• **Exercise text**:
○ ○ ○ ○ ○ ○ ○

In part 1 of the project, I introduced the concept of duality for linear programming. Particularly, for a given linear program:

  • The primal form tries to maximize a given objective function
  • The dual form tries to minimize the upper bound of this objective function, which means it is also a linear program.

Weak duality theorem

Given those two forms of a linear program, the weak duality theorem states that:

The primal objective function is always less than or equal to the dual objective function.

Corollary of weak duality theorem

This theorem gives rise to an interesting corollary that can help us detect when we’ve reached an optimal solution:

If we happen to get the same objective value for the primal and the dual, then we have arrived at the optimal solution for both problems.

However, this implies that we have to solve both the primal and dual problems at the same time and check to see if their objective functions are equal. This is quite tedious indeed.

○ ○ ○ ○ ○ ○ ○

• **Job 1**: Reproduce the chart-reading entries from the line containing "0.6767123287671233" down to the end of the entries, including both ends, and leave out the pictures.

• **Chart reading exercises**:

○ ○ ○ ○ ○ ○ ○

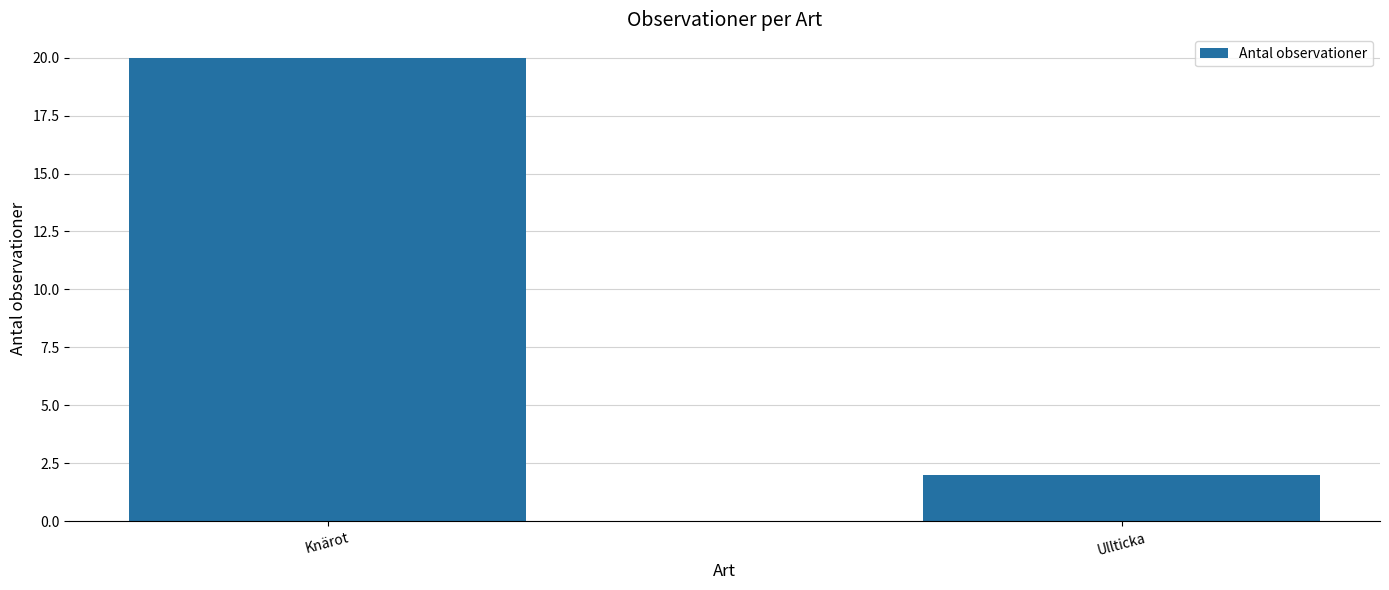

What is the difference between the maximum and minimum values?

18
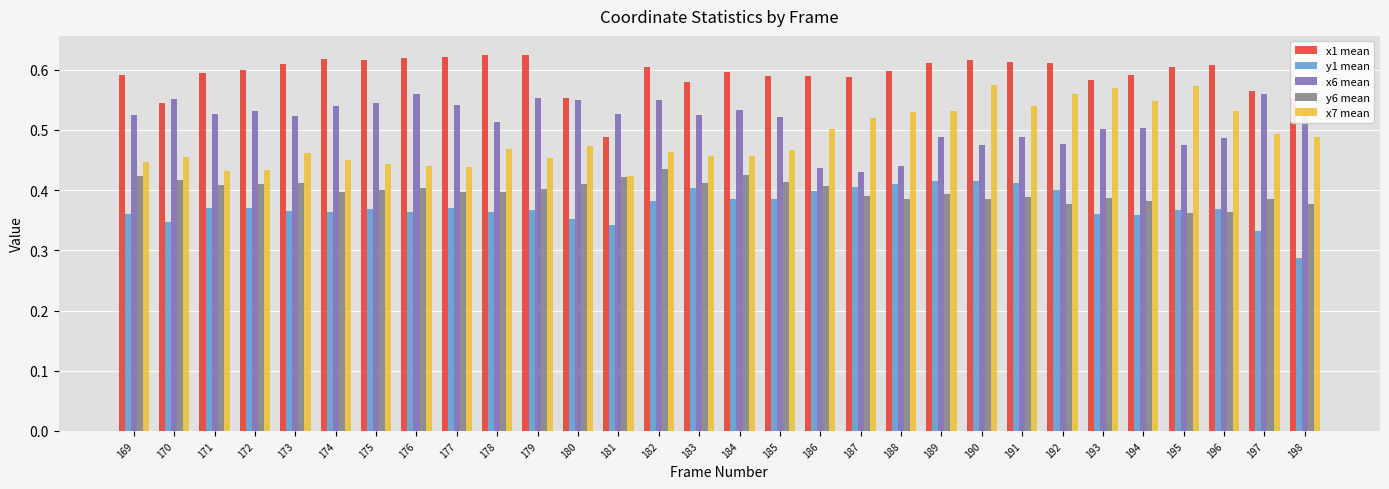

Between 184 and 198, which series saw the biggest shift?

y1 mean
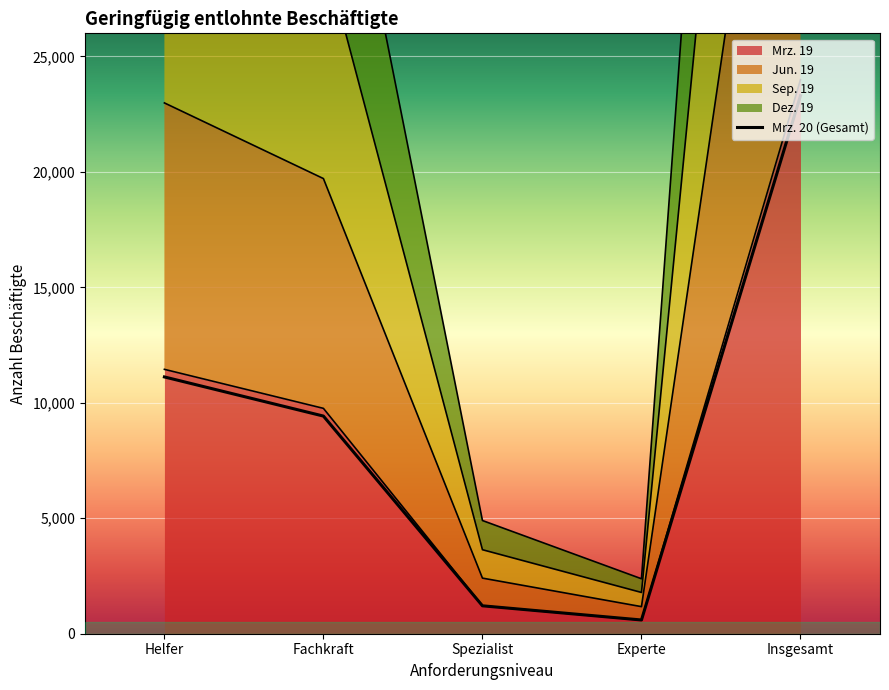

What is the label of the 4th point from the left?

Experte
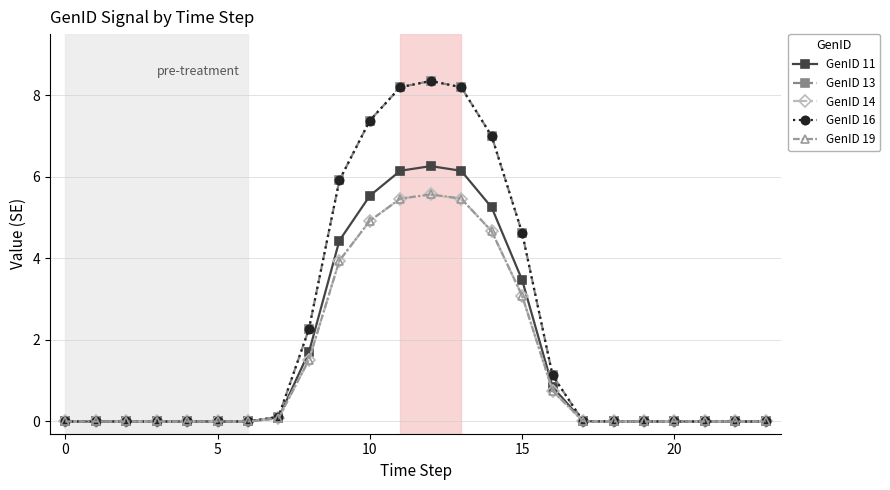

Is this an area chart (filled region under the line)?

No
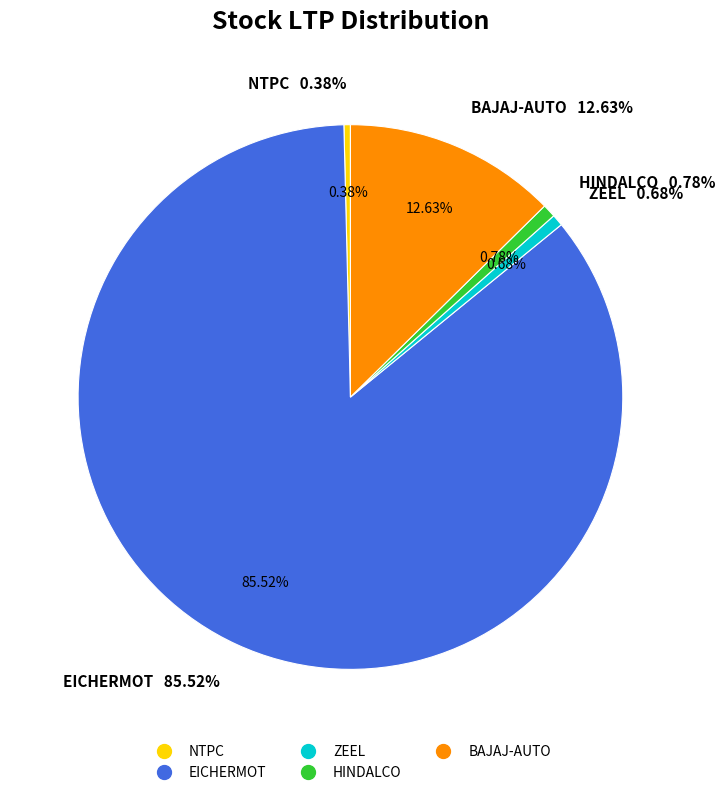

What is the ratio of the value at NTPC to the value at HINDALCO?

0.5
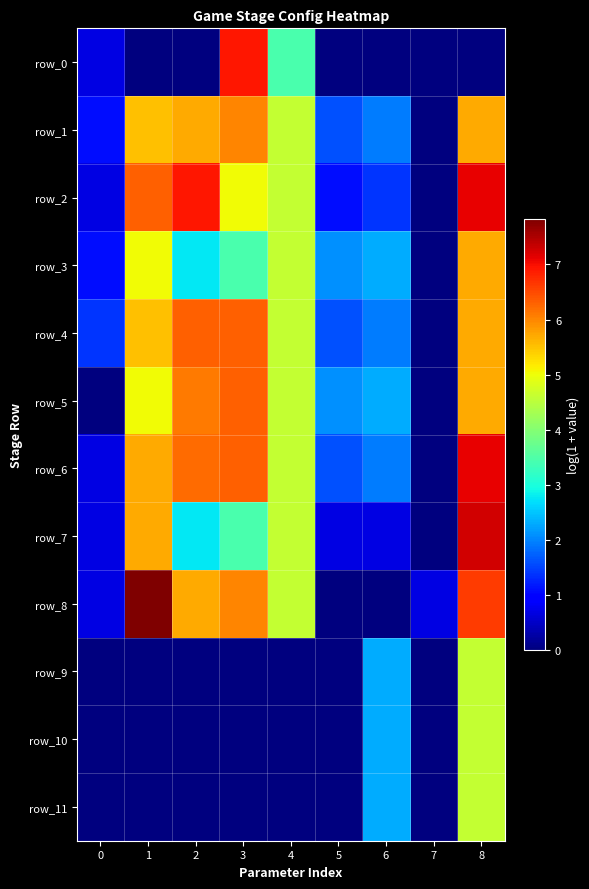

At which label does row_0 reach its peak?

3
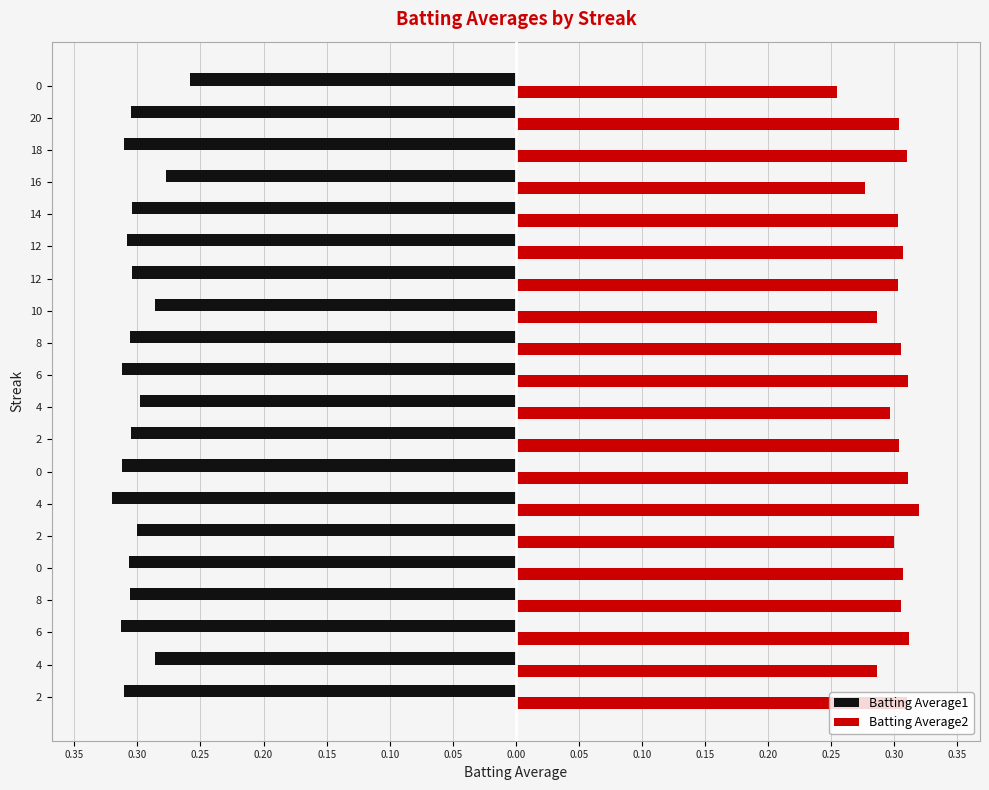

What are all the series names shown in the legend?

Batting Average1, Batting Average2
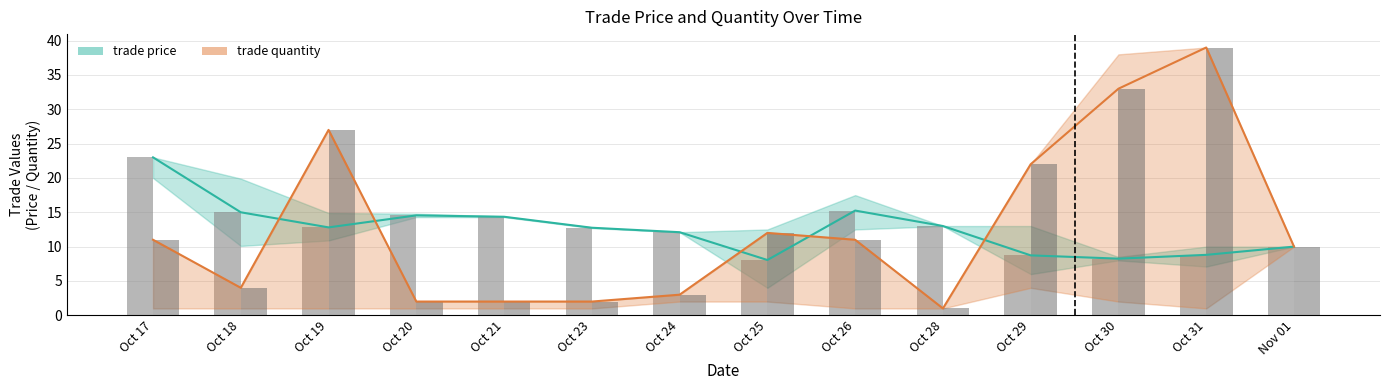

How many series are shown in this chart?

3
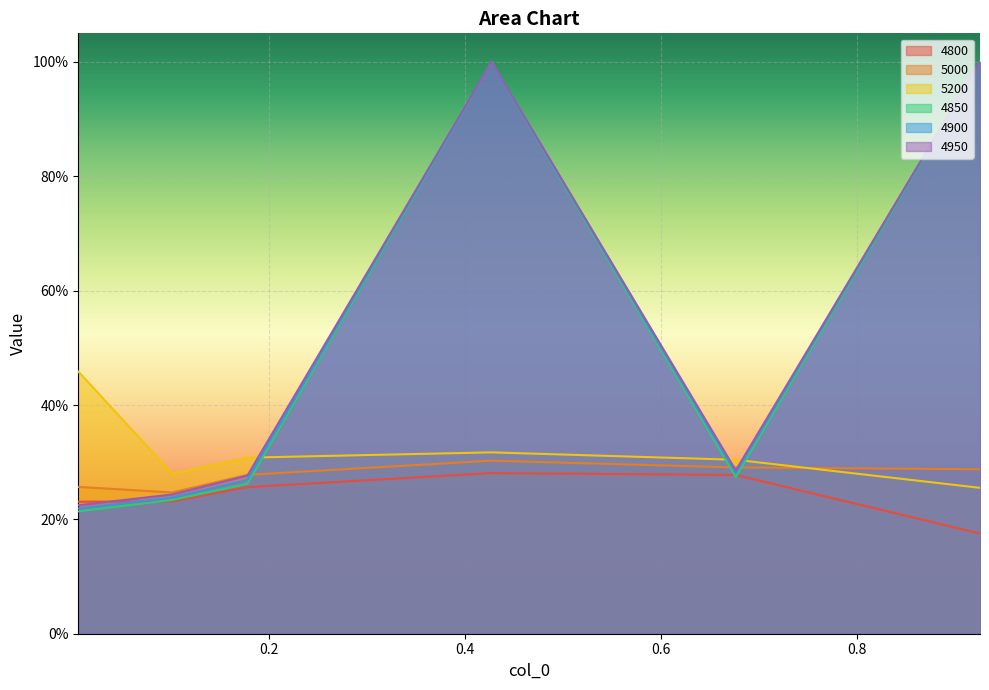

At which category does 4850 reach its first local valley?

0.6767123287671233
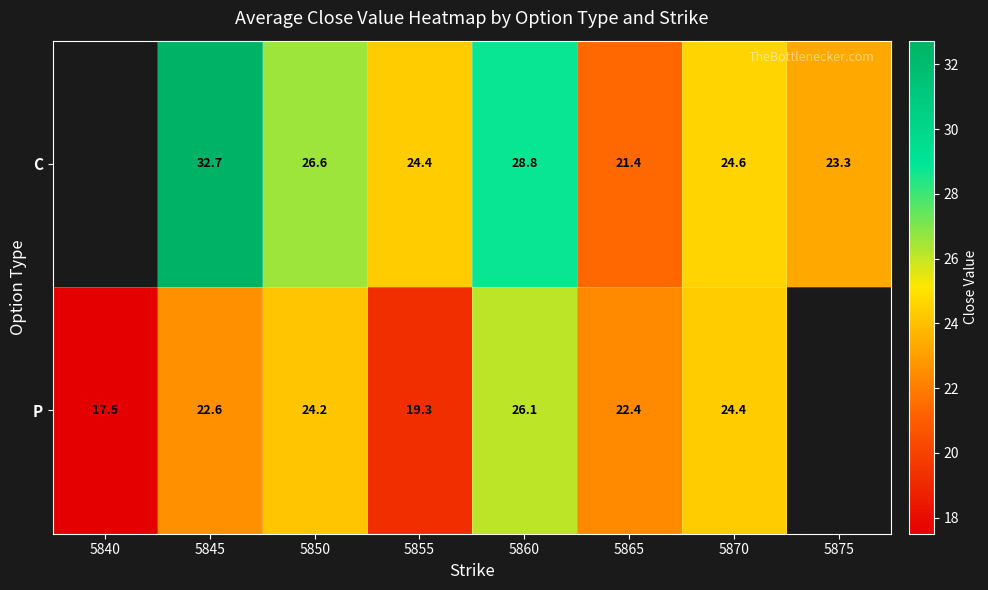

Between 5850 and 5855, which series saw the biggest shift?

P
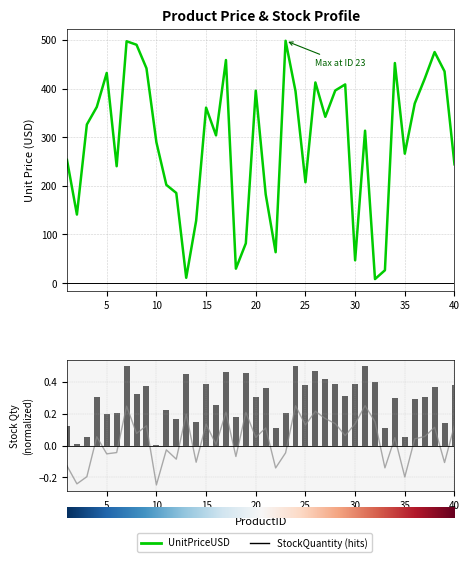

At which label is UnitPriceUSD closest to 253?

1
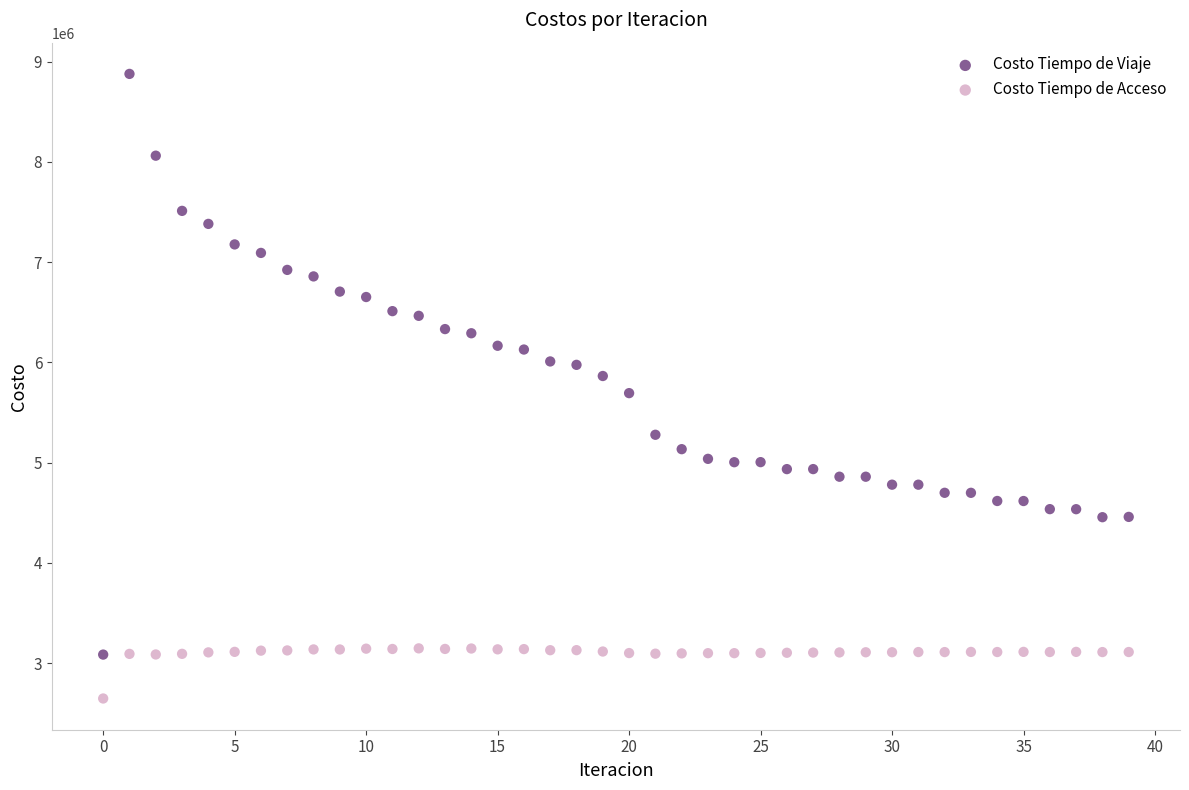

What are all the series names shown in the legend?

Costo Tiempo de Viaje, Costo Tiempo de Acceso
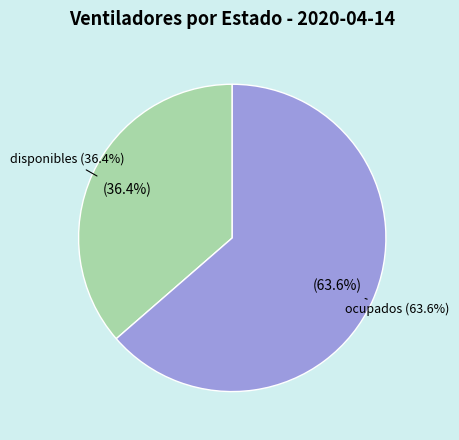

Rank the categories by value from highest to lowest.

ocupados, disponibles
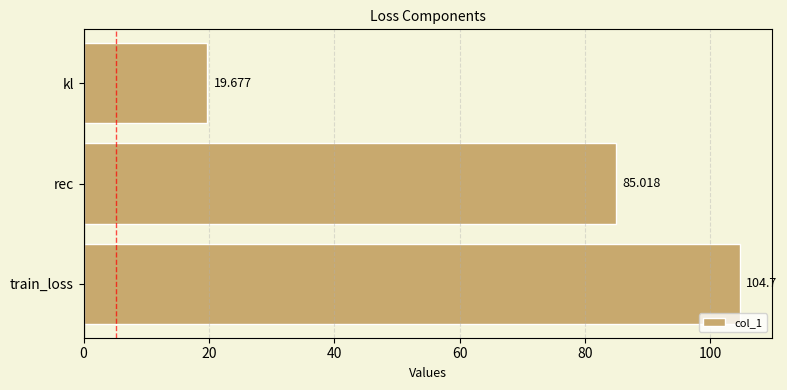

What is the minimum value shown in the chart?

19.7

○ ○ ○ ○ ○ ○ ○

• **Job 2**: Continue the passage on duality in linear programming from the point where it stops.

• **Exercise result 1**:
0.6767123287671233

Between 5850 and 5855, which series saw the biggest shift?

P

At which label is UnitPriceUSD closest to 253?

1

What are all the series names shown in the legend?

Costo Tiempo de Viaje, Costo Tiempo de Acceso

Rank the categories by value from highest to lowest.

ocupados, disponibles

What is the minimum value shown in the chart?

19.7

• **Exercise result 2**:
Strong duality theorem

Therefore, in this part of the project, I will introduce and prove the strong duality theorem. This theorem allows us to solve only one form of the linear program (primal or dual), since:

If one form of the linear program is optimized, the other form is also optimized. Furthermore, their optimal values of both forms are equal.

Components of strong duality theorem

There are quite a few components to this theorem, which I have fleshed out in the diagram below:

To prove that if one form is optimized, the other form is also optimized, our proof needs to go in both directions:

  • An optimal dual implies an optimal primal
  • An optimal primal implies an optimal dual

The latter proof is pretty much the reverse of the former. Therefore, in this blog post, I will only explain the first proof: an optimal dual implies an optimal primal.

Prove that optimal dual implies optimal primal

To prove this statement, I will first prove an intermediate statement:

If the dual is optimized at some point, there is another point in the primal such that the objective values of the primal and dual are the same.

Intermediate statement when proving optimal dual → optimal primal (top left of strong duality theorem diagram)

There are 2 reasons for proving this intermediate statement:

  • We prove that the objective values of the primal and dual are equal when either form is optimized (in this case the dual). This is the second component of the strong duality theorem.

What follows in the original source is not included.